• _Your instructions_: Each line of the data that includes the string "одна" is to be copied out.

Collected data:
■ ■ ■ ■

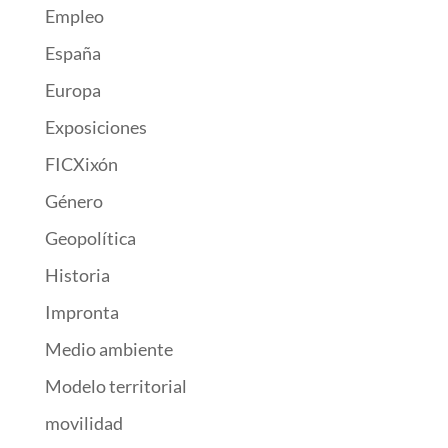
Empleo
España
Europa
Exposiciones
FICXixón
Género
Geopolítica
Historia
Impronta
Medio ambiente
Modelo territorial
movilidad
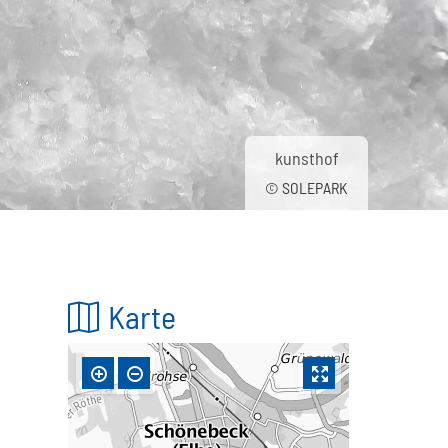
kunsthof
© SOLEPARK
Karte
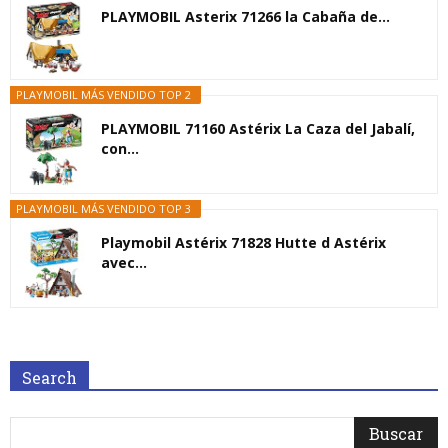
PLAYMOBIL Asterix 71266 la Cabaña de...
PLAYMOBIL MÁS VENDIDO TOP 2
PLAYMOBIL 71160 Astérix La Caza del Jabalí,
con...
PLAYMOBIL MÁS VENDIDO TOP 3
Playmobil Astérix 71828 Hutte d Astérix
avec...
Search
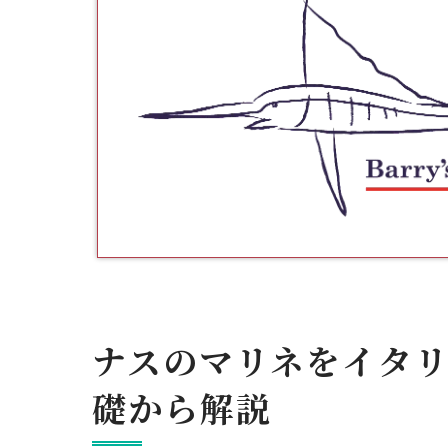
ナスのマリネをイタ
礎から解説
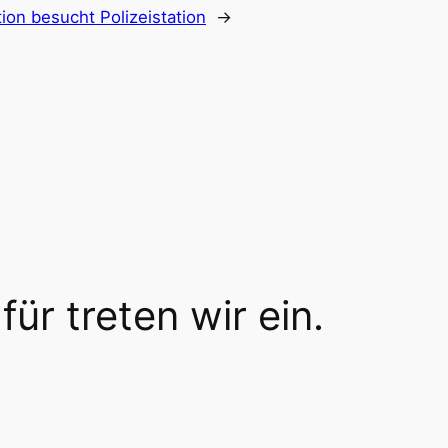
ion besucht Polizeistation
→
für treten wir ein.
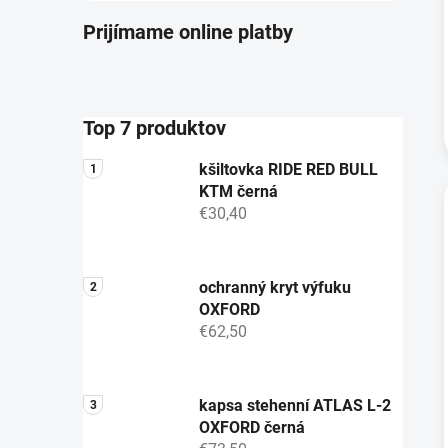
Prijímame online platby
Top 7 produktov
kšiltovka RIDE RED BULL
KTM černá
€30,40
ochranný kryt výfuku
OXFORD
€62,50
kapsa stehenní ATLAS L-2
OXFORD černá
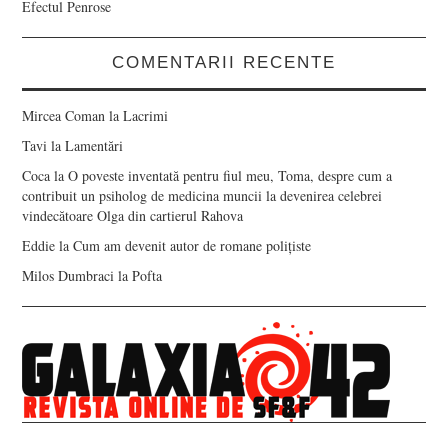
Efectul Penrose
COMENTARII RECENTE
Mircea Coman
la
Lacrimi
Tavi
la
Lamentări
Coca
la
O poveste inventată pentru fiul meu, Toma, despre cum a
contribuit un psiholog de medicina muncii la devenirea celebrei
vindecătoare Olga din cartierul Rahova
Eddie
la
Cum am devenit autor de romane polițiste
Milos Dumbraci
la
Pofta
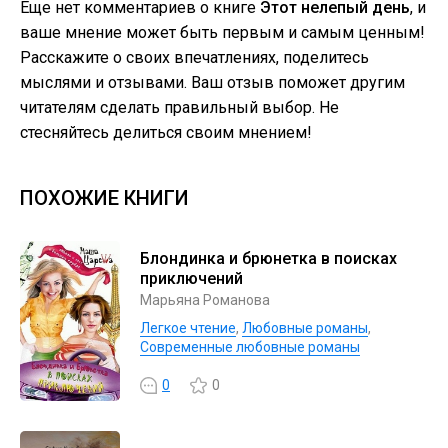
Еще нет комментариев о книге
Этот нелепый день
, и
ваше мнение может быть первым и самым ценным!
Расскажите о своих впечатлениях, поделитесь
мыслями и отзывами. Ваш отзыв поможет другим
читателям сделать правильный выбор. Не
стесняйтесь делиться своим мнением!
ПОХОЖИЕ КНИГИ
Блондинка и брюнетка в поисках
приключений
Марьяна Романова
Легкое чтение
,
Любовные романы
,
Современные любовные романы
0
0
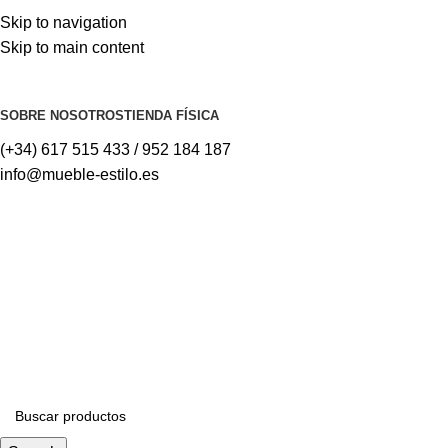
Skip to navigation
Skip to main content
⚡REALIZAMOS ENVÍOS A TODA ESPAÑA⚡
SOBRE NOSOTROS
TIENDA FÍSICA
(+34) 617 515 433 / 952 184 187
info@mueble-estilo.es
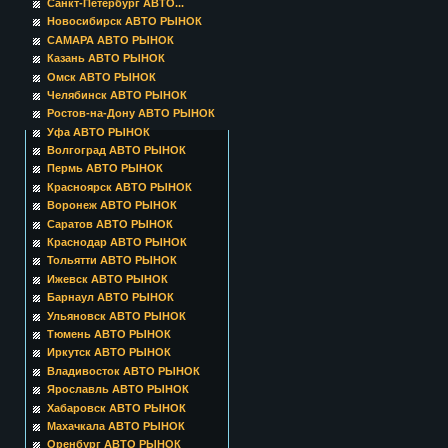
Санкт-Петербург АВТО...
Новосибирск АВТО РЫНОК
САМАРА АВТО РЫНОК
Казань АВТО РЫНОК
Омск АВТО РЫНОК
Челябинск АВТО РЫНОК
Ростов-на-Дону АВТО РЫНОК
Уфа АВТО РЫНОК
Волгоград АВТО РЫНОК
Пермь АВТО РЫНОК
Красноярск АВТО РЫНОК
Воронеж АВТО РЫНОК
Саратов АВТО РЫНОК
Краснодар АВТО РЫНОК
Тольятти АВТО РЫНОК
Ижевск АВТО РЫНОК
Барнаул АВТО РЫНОК
Ульяновск АВТО РЫНОК
Тюмень АВТО РЫНОК
Иркутск АВТО РЫНОК
Владивосток АВТО РЫНОК
Ярославль АВТО РЫНОК
Хабаровск АВТО РЫНОК
Махачкала АВТО РЫНОК
Оренбург АВТО РЫНОК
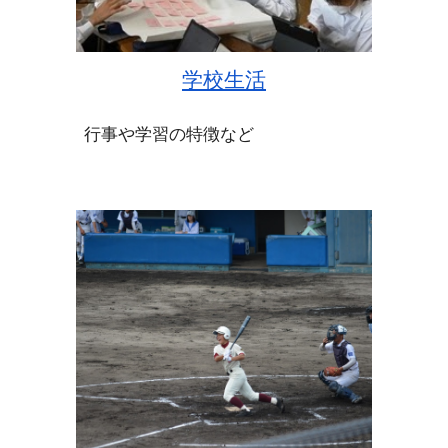
学校生活
行事や学習の特徴など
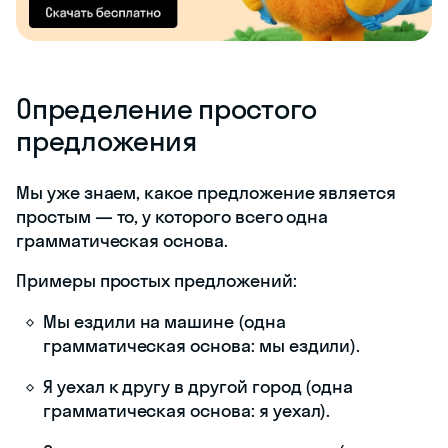
Определение простого
предложения
Мы уже знаем, какое предложение является
простым — то, у которого всего одна
грамматическая основа.
Примеры простых предложений:
Мы ездили на машине (одна
грамматическая основа: мы ездили).
Я уехал к другу в другой город (одна
грамматическая основа: я уехал).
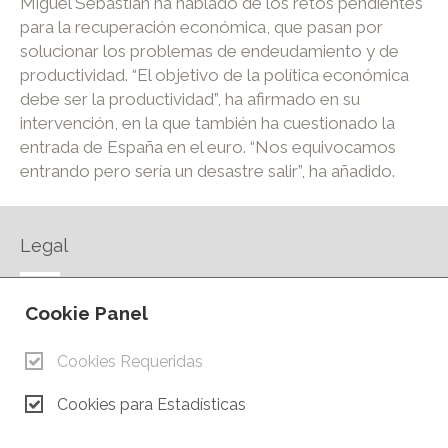
Miguel Sebastián ha hablado de los retos pendientes
para la recuperación económica, que pasan por
solucionar los problemas de endeudamiento y de
productividad. “El objetivo de la política económica
debe ser la productividad”, ha afirmado en su
intervención, en la que también ha cuestionado la
entrada de España en el euro. “Nos equivocamos
entrando pero sería un desastre salir”, ha añadido.
Legal
AVISO LEGAL
Cookie Panel
POLÍTICA DE PRIVACIDAD
POLÍTICA DE COOKIES
Cookies Requeridas
CONTACTO
Cookies para Estadísticas
© Copyright 2026.
Cámara de Comercio e Industria de Ciudad Real. Todos los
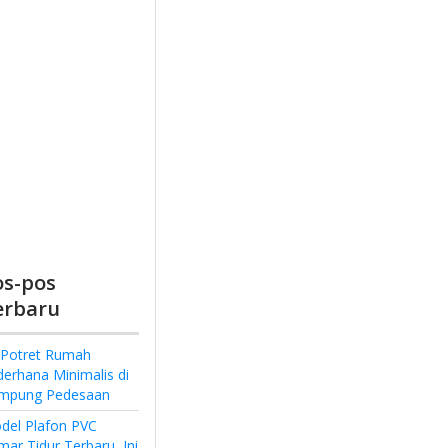
os-pos
erbaru
 Potret Rumah
derhana Minimalis di
mpung Pedesaan
del Plafon PVC
ar Tidur Terbaru, Ini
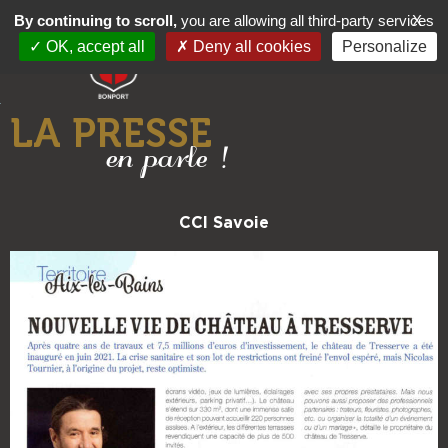
By continuing to scroll,
you are allowing all third-party services
X
OK, accept all
Deny all cookies
Personalize
Événements Professionnels
LA PRESSE
en parle !
CCI Savoie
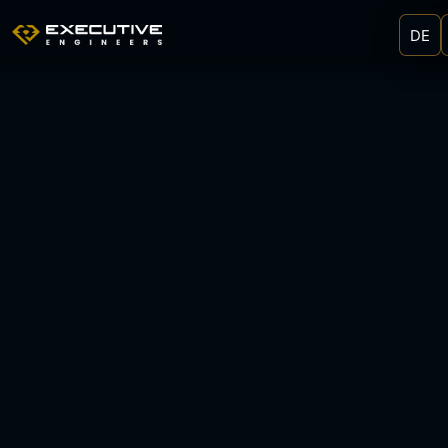
Führung in komplexen Situationen
DE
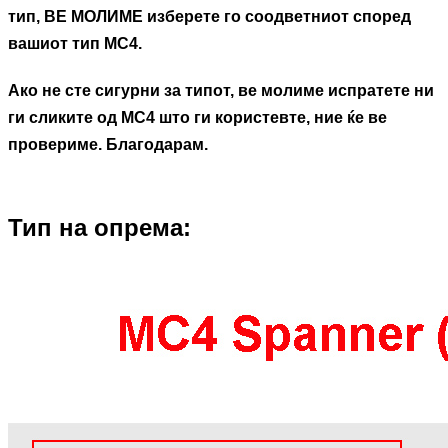
тип, ВЕ МОЛИМЕ изберете го соодветниот според
вашиот тип MC4.
Ако не сте сигурни за типот, ве молиме испратете ни
ги сликите од MC4 што ги користевте, ние ќе ве
провериме. Благодарам.
Тип на опрема:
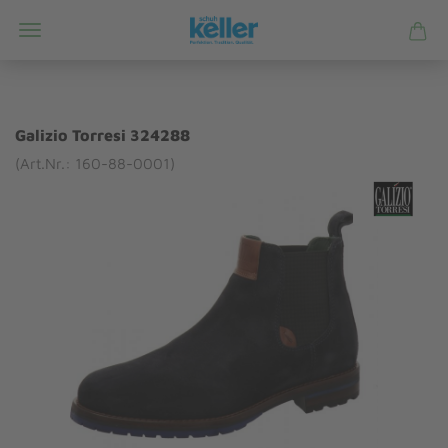
Galizio Torresi 324288
(Art.Nr.: 160-88-0001)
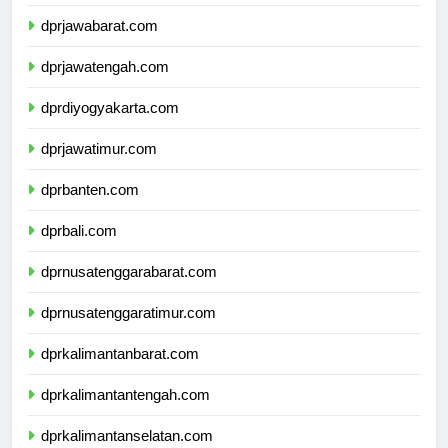
dprdkijakarta.com
dprjawabarat.com
dprjawatengah.com
dprdiyogyakarta.com
dprjawatimur.com
dprbanten.com
dprbali.com
dprnusatenggarabarat.com
dprnusatenggaratimur.com
dprkalimantanbarat.com
dprkalimantantengah.com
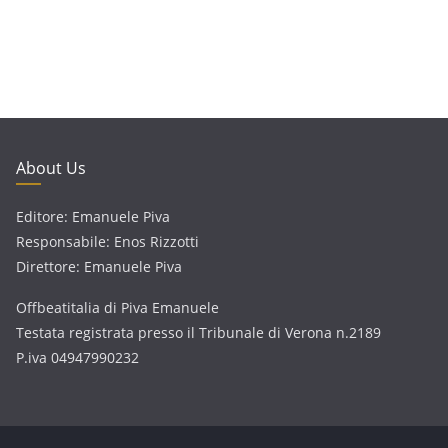
About Us
Editore: Emanuele Piva
Responsabile: Enos Rizzotti
Direttore: Emanuele Piva
Offbeatitalia di Piva Emanuele
Testata registrata presso il Tribunale di Verona n.2189
P.iva 04947990232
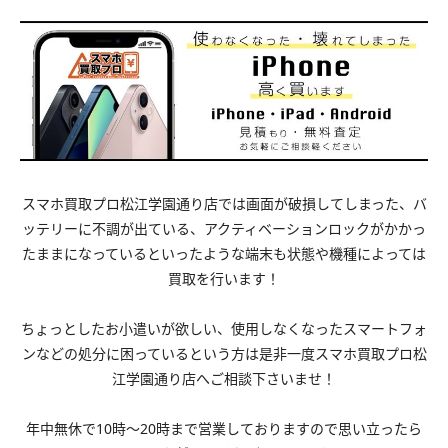
スマホ買取プロ松江学園通り店では画面が破損してしまった、バ
ッテリーに不調が出ている、アクティベーションロックがかかっ
たままになっているといったような端末も状態や機種によっては
買取を行います！
ちょっとしたお小遣いが欲しい、使用しなくなったスマートフォ
ンなどの処分に困っているという方は是非一度スマホ買取プロ松
江学園通り店へご相談下さいませ！
年中無休で10時～20時まで営業しておりますので思い立ったら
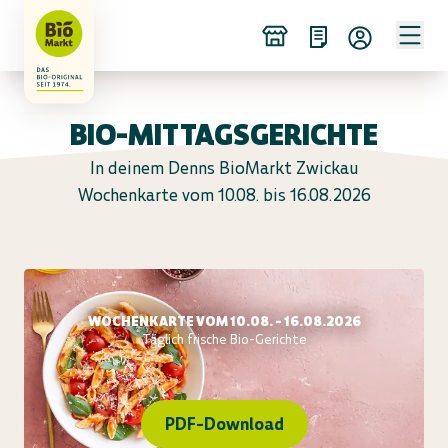
BIO-MITTAGSGERICHTE
In deinem Denns BioMarkt Zwickau
Wochenkarte vom 10.08. bis 16.08.2026
WOCHENKARTE VOM 10.08. - 16.08.2026
Täglich frische Bio-Gerichte
PDF-Download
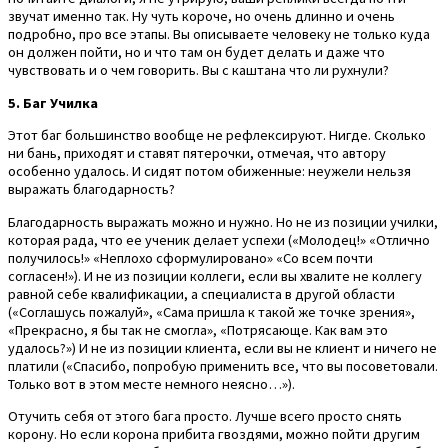
звучат именно так. Ну чуть короче, но очень длинно и очень
подробно, про все этапы. Вы описываете человеку не только куда
он должен пойти, но и что там он будет делать и даже что
чувствовать и о чем говорить. Вы с каштана что ли рухнули?
5. Баг Училка
Этот баг большинство вообще не рефлексируют. Нигде. Сколько
ни бань, приходят и ставят пятерочки, отмечая, что автору
особенно удалось. И сидят потом обиженные: неужели нельзя
выражать благодарность?
Благодарность выражать можно и нужно. Но не из позиции училки,
которая рада, что ее ученик делает успехи («Молодец!» «Отлично
получилось!» «Неплохо сформулировано» «Со всем почти
согласен!»). И не из позиции коллеги, если вы хвалите не коллегу
равной себе квалификации, а специалиста в другой области
(«Соглашусь пожалуй», «Сама пришла к такой же точке зрения»,
«Прекрасно, я бы так не смогла», «Потрясающе. Как вам это
удалось?») И не из позиции клиента, если вы не клиент и ничего не
платили («Спасибо, попробую применить все, что вы посоветовали.
Только вот в этом месте немного неясно…»).
Отучить себя от этого бага просто. Лучше всего просто снять
корону. Но если корона прибита гвоздями, можно пойти другим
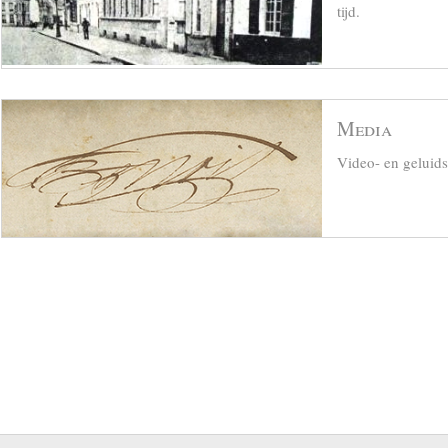
tijd.
Media
Video- en geluid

■ ■ ■ ■

• _Task solution_:
простым — то, у которого всего одна
Мы ездили на машине (одна
Я уехал к другу в другой город (одна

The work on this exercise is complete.